I sigh and yawn and rock my chair.

‘Don't tip it like that – you'll go right over and bump your head,' says Jack.

‘That's such a teacher thing to say.'

‘Well, tough, I
am
a teacher. Now shh, Ella, I'm trying to work out this wretched lesson plan. Draw another whale.'

‘I'm a little bit
tired
of whales,' I say. ‘They'll have gone on to something else in science today.'

‘Well, you could work on doing your own special whale project at home,' says Jack.

I think about it. I don't usually like any of Jack's suggestions simply because he's Jack – but I suddenly see a big glossy folder with MY WHALE PROJECT carefully printed in fancy lettering, with little whales spouting up and down the page. Joseph once did a special planets project and showed it to Miss Anderson, and she was positively ecstatic.

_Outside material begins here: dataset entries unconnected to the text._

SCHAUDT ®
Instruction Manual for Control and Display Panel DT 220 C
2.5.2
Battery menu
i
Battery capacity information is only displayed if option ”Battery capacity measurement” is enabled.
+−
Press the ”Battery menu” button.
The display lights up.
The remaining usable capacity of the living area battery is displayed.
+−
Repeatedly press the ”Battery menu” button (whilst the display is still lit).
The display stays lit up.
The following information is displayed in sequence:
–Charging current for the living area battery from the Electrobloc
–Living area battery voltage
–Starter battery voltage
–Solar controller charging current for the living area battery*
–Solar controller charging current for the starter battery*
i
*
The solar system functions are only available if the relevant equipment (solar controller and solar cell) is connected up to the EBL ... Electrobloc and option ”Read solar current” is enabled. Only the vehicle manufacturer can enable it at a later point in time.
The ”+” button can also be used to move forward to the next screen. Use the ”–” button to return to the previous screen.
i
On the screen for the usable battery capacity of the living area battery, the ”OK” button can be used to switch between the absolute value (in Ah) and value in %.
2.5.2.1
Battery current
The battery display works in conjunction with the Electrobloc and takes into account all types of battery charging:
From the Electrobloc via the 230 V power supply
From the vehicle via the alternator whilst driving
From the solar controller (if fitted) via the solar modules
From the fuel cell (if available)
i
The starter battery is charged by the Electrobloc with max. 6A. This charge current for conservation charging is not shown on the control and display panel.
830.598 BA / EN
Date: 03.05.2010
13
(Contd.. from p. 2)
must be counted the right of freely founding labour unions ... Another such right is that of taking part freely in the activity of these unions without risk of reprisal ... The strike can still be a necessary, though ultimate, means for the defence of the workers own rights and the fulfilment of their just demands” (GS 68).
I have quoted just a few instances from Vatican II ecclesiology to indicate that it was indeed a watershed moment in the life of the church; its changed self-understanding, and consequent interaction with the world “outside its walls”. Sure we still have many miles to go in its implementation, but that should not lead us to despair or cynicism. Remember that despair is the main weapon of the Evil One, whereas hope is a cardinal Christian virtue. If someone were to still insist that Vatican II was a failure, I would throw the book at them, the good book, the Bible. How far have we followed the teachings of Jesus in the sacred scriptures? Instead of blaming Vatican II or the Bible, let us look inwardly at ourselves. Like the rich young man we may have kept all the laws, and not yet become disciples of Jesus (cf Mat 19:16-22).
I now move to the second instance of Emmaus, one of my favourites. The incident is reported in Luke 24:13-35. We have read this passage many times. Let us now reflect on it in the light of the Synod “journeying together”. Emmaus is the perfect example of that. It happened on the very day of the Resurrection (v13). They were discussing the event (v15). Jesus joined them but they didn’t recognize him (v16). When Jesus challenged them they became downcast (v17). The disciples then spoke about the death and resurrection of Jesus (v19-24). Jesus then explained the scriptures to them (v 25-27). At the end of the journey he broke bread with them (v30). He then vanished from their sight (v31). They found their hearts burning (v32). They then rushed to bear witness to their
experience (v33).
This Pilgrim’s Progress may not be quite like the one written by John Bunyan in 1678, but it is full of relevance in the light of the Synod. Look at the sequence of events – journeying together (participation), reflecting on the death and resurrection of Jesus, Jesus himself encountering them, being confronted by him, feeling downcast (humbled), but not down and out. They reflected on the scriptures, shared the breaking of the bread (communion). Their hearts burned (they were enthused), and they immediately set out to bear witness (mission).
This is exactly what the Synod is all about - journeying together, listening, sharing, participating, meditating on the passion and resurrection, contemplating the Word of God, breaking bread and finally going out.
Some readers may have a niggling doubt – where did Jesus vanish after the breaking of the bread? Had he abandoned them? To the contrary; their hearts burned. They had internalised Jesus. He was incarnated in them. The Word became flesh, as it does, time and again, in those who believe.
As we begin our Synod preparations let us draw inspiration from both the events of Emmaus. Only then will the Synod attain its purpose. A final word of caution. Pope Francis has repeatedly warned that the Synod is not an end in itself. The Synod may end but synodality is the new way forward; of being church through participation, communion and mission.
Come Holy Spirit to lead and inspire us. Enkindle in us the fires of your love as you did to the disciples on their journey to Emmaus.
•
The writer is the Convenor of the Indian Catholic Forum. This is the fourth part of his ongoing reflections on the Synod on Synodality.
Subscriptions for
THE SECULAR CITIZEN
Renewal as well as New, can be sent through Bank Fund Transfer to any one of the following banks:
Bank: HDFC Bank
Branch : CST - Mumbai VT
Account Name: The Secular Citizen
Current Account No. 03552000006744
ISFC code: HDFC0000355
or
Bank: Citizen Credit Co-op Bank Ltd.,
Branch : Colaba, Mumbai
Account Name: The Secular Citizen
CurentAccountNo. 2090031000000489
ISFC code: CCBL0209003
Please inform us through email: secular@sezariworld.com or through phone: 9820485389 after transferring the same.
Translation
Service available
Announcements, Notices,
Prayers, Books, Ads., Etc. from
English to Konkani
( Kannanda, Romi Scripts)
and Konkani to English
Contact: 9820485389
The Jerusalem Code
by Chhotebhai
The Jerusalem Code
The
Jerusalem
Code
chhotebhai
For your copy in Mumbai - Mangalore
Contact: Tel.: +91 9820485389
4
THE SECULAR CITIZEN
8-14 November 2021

‘Do you have a special folder, Jack? Preferably a blue one?' I ask.

‘What do you think I am, your local branch of
Paperchase?' says Jack. ‘But I expect I can buy one for you. If you're very good and don't disturb me now.'

I draw a grey whale with lots of scars on his poor head, scraping his way along the ocean floor, eating lots of little creatures. Then I copy out all the things the book says about grey whales and pilot whales and killer whales.